··· Data listing
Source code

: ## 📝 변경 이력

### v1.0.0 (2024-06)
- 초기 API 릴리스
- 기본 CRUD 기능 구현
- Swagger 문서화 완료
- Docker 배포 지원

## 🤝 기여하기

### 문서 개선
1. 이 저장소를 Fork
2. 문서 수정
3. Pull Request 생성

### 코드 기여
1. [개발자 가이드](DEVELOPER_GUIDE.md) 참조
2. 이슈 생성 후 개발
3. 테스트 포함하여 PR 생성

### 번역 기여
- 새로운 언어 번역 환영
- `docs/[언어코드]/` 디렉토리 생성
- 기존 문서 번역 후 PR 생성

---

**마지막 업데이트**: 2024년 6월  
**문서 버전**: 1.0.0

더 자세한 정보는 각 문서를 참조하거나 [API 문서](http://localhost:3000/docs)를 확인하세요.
······
> [Work to complete] Copy all lines from the data that hold the word "docs".

> [Problem solution]
- `docs/[언어코드]/` 디렉토리 생성
더 자세한 정보는 각 문서를 참조하거나 [API 문서](http://localhost:3000/docs)를 확인하세요.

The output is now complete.